* EXERCISE
When the line containing "Endian Firewall" is found in the data below, copy it and each line after it through the line containing "Cellular Phone ·", exactly and with no others.

Dataset entries:
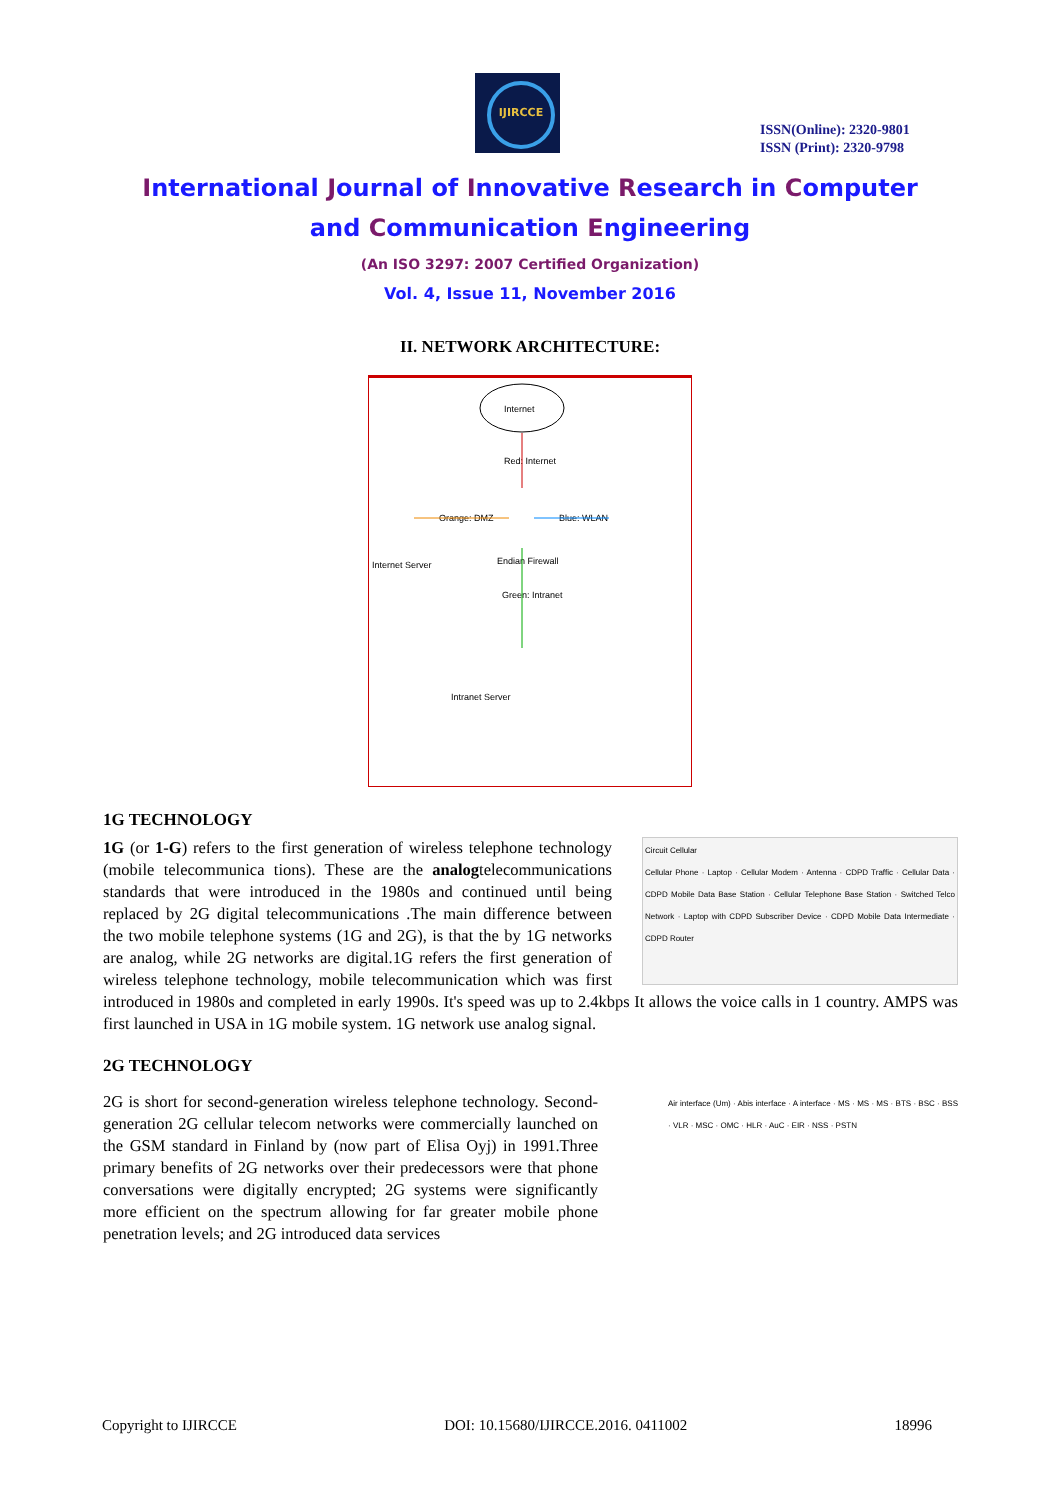IJIRCCE
ISSN(Online): 2320-9801
ISSN (Print): 2320-9798
International Journal of Innovative Research in Computer
and Communication Engineering
(An ISO 3297: 2007 Certified Organization)
Vol. 4, Issue 11, November 2016
II. NETWORK ARCHITECTURE:
Internet
Red: Internet
Orange: DMZ
Blue: WLAN
Internet Server
Endian Firewall
Green: Intranet
Intranet Server
1G TECHNOLOGY
Circuit Cellular
Cellular Phone · Laptop · Cellular Modem · Antenna · CDPD Traffic · Cellular Data · CDPD Mobile Data Base Station · Cellular Telephone Base Station · Switched Telco Network · Laptop with CDPD Subscriber Device · CDPD Mobile Data Intermediate · CDPD Router
1G (or 1-G) refers to the first generation of wireless telephone technology (mobile telecommunica tions). These are the analogtelecommunications standards that were introduced in the 1980s and continued until being replaced by 2G digital telecommunications .The main difference between the two mobile telephone systems (1G and 2G), is that the by 1G networks are analog, while 2G networks are digital.1G refers the first generation of wireless telephone technology, mobile telecommunication which was first introduced in 1980s and completed in early 1990s. It's speed was up to 2.4kbps It allows the voice calls in 1 country. AMPS was first launched in USA in 1G mobile system. 1G network use analog signal.
2G TECHNOLOGY
Air interface (Um) · Abis interface · A interface · MS · MS · MS · BTS · BSC · BSS · VLR · MSC · OMC · HLR · AuC · EIR · NSS · PSTN
2G is short for second-generation wireless telephone technology. Second-generation 2G cellular telecom networks were commercially launched on the GSM standard in Finland by (now part of Elisa Oyj) in 1991.Three primary benefits of 2G networks over their predecessors were that phone conversations were digitally encrypted; 2G systems were significantly more efficient on the spectrum allowing for far greater mobile phone penetration levels; and 2G introduced data services
Copyright to IJIRCCE DOI: 10.15680/IJIRCCE.2016. 0411002 18996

* WRITTEN RESPONSE
Endian Firewall
Green: Intranet
Intranet Server
1G TECHNOLOGY
Circuit Cellular
Cellular Phone · Laptop · Cellular Modem · Antenna · CDPD Traffic · Cellular Data · CDPD Mobile Data Base Station · Cellular Telephone Base Station · Switched Telco Network · Laptop with CDPD Subscriber Device · CDPD Mobile Data Intermediate · CDPD Router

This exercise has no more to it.